会社を立ち上げてから十数人のデザイナーの自立を見送った。かつて自分がそうだったように辞める理由なんてあってないようなもので、あるのは自分自身で人生の舵を取りたいという個人の極めて健全な欲求だけだ。久しぶりに彼らと再会して、互いに何一つわだかまりのない現在のフラットな関係性が宝物のようなものだと思えた。
馬場という男が面接にやって来たのは7年前。若い頃の笑福亭鶴瓶のようなモシャモシャの頭に原始人をイメージしたのか骨つき肉の形をしたバッグを下げていた。いつもだったら絶対に採用しないタイプのデザイナーだった。主力のデザイナーたちが一気に卒業した時期でだいぶ気弱になっていたのだと思う。半ば投げやりな気持ちで試験的に採用してみたというのが正直なところだ。
大らかな人柄によく似た大らかなデザイン。最初は大らかすぎてどう扱っていいかわからなかったが、時代が変わるにつれてそのゆるやかな感性がいつの間にか心地よくなっていた。

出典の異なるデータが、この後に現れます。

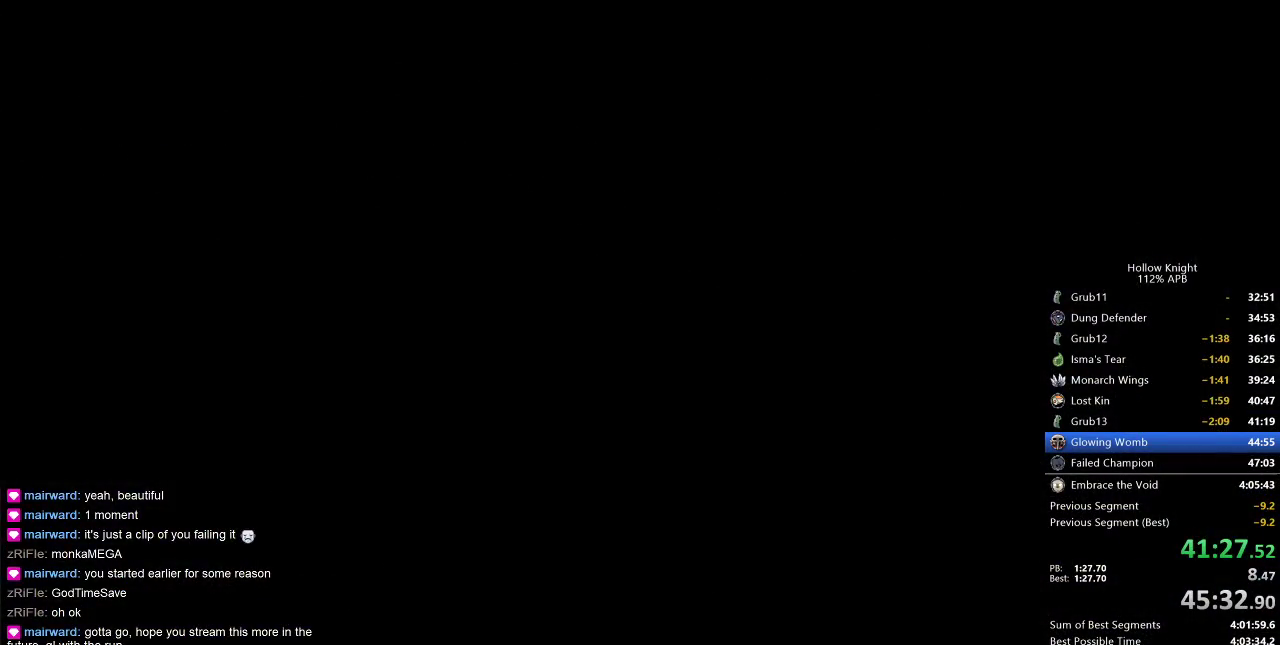
{"keys": [], "events": []}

自分の許容度とか感覚の領域を拡げてくれたサイコーに素敵なデザイナーだ。そんな馬場もついに独り立ちする。といってもコラボレーターとして明日からも今まで通り仕事を継続するので感傷的な気分にはならない。屋号は「バーバリアン」だそうで、野蛮なところがなんかネアンデルタールっぽいけど資本関係のある子会社ではなく立派な独り立ちだ。
ネアンデルタールはこれから正社員制度という雇用形態の会社組織から自立(自律ではない)分散型のプラットフォームになる。独立した個人、あるいは副業が認められている個人と契約を結び、プロジェクトベースで仕事をする。すでに数年前から少しづつその形態に移行しながら仕事をすすめているので今日から特別に何かが変わるわけではない。
何年か前に、一般からデザイナーを募って登録マネジメント料をとるというスキームに乗らないかという提案をしに来た会社もあったが丁重にお断りしたうえで玄関に塩をまいた。黙ってても相当の登録料が入りますよ、という誘いには正直ぐらっときたけど。確かに効率的に稼ぐだけならそれもありかも知れない。今流行りのなんとかエコノミーってそういうことなのかもしれない。そのやり方を選択しなかったのはいくら高いスキルを持ったデザイナーが集合してようが、知らん人間との仕事からは社風を反映したデザインがうまれにくいと考えたからだ。オフィスを同じくしなくても会社の風土は根付く。信じられる人間とのゆるやかなネットワークがあれば、ネアンデルタールらしい仕事にすることはできる。それは12年間インディペンデントを貫いてやってきたうちの会社のいちばん大きな資産だ。